Once it is no longer active on Sprint in our system, you’ll be able to activate it on Sprint retail service.


I have a moto x gen 2 and a moto g3 but I think they are both CDMA so I assume they won’t work. Can u send me a GSM Sim for the Moto g5 plus so I can activate it. Can I use the same Sim on both phones?


I’ll send you a direct message @jonb.oci92y :slight_smile:


Looks like it’s now one of two official fixes.



That was it. installed the GSM cards and activated. Then I was able to move it to sprint. Thank you everyone.


The fine print also says the “free year” starts after 2 months of regular service. Looks like at $60/month. plus $32.** fee. Your would have $132 plus whatever else before the “free year”. I called and they were deceptive about how long the contract was (by deceptive I mean didn’t answer at all)… I for one don’t like deceptive… been here since beta, happy, and I will be staying…


Never paid anything beyond the initial $15 for the SIM card and monthly taxes for the first 2 months of service. However, after that, Sprint tacked on a $2.00 monthly admin fee. My total bill now is less than $6.00/mo.

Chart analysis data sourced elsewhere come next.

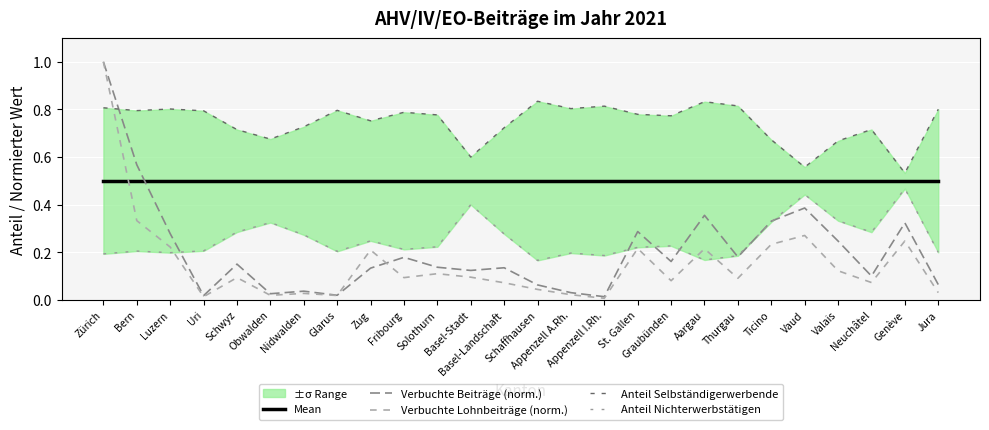

Reading left to right, transcribe all the data shown in this chart.

Mean: 0.5	0.5	0.5	0.5	0.5	0.5	0.5	0.5	0.5	0.5	0.5	0.5	0.5	0.5	0.5	0.5	0.5	0.5	0.5	0.5	0.5	0.5	0.5	0.5	0.5	0.5
Verbuchte Beiträge (norm.): 1.0	0.6	0.3	0.0	0.2	0.0	0.0	0.0	0.1	0.2	0.1	0.1	0.1	0.1	0.0	0.0	0.3	0.2	0.4	0.2	0.3	0.4	0.2	0.1	0.3	0.1
Verbuchte Lohnbeiträge (norm.): 1.0	0.3	0.2	0.0	0.1	0.0	0.0	0.0	0.2	0.1	0.1	0.1	0.1	0.0	0.0	0.0	0.2	0.1	0.2	0.1	0.2	0.3	0.1	0.1	0.2	0.0
Anteil Selbständigerwerbende: 0.8	0.8	0.8	0.8	0.7	0.7	0.7	0.8	0.8	0.8	0.8	0.6	0.7	0.8	0.8	0.8	0.8	0.8	0.8	0.8	0.7	0.6	0.7	0.7	0.5	0.8
Anteil Nichterwerbstätigen: 0.2	0.2	0.2	0.2	0.3	0.3	0.3	0.2	0.2	0.2	0.2	0.4	0.3	0.2	0.2	0.2	0.2	0.2	0.2	0.2	0.3	0.4	0.3	0.3	0.5	0.2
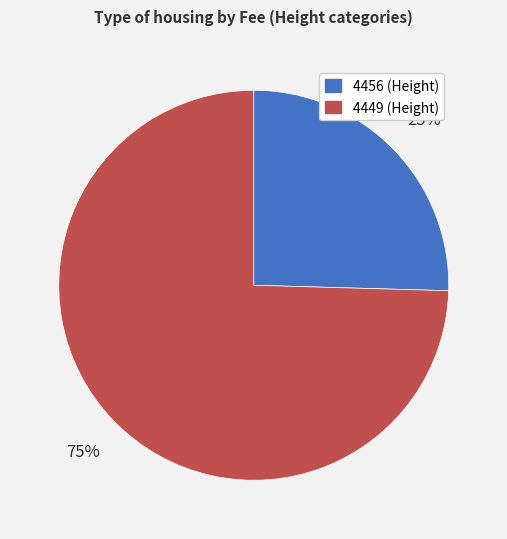

Do 4449 and 4456 together represent more than half of the pie?

Yes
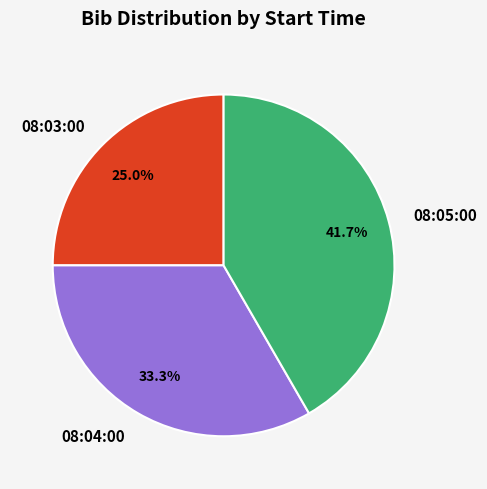

Which has a higher value, 08:04:00 or 08:05:00?

08:05:00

Pros with Sprint: the “free” service & you get free data and text +$0.20/min calling in most international locations.

Cons with Sprint: no WiFi calling or LTE Calling Plus (for HD VoIP phone calls and simultaneous data/phone usage). Your phone calls and texts go over their 1xRTT system, which sounds a bit better than the other carriers’ 1xRTT,but certainly not the quality as RW’s WiFi Calling or other carriers’ LTE calling systems.